## Task item:
Lines before the one containing "5.1 Logistic Regression classification" are left out; output the rest of the data exactly, through the final line.

## Input material:
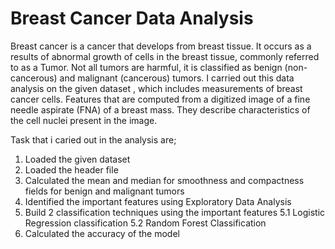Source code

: # Breast Cancer Data Analysis
Breast cancer is a cancer that develops from breast tissue. It occurs as a results of abnormal growth of cells in the breast tissue, commonly referred to as a Tumor. Not all tumors are harmful, it is classified as benign (non-cancerous) and malignant (cancerous) tumors. I carried out this data analysis on the given dataset , which includes measurements of breast cancer cells. Features that are computed from a digitized image of a fine needle aspirate (FNA) of a breast mass. They describe characteristics of the cell nuclei present in the image.

Task that i caried out in the analysis are;
1. Loaded the given dataset
2. Loaded the header file
3. Calculated the mean and median for smoothness and compactness fields for benign and malignant tumors
4. Identified the important features using Exploratory Data Analysis
5. Build 2 classification techniques using the important features
  5.1 Logistic Regression classification
  5.2 Random Forest Classification
6. Calculated the accuracy of the model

## Reply:
  5.1 Logistic Regression classification
  5.2 Random Forest Classification
6. Calculated the accuracy of the model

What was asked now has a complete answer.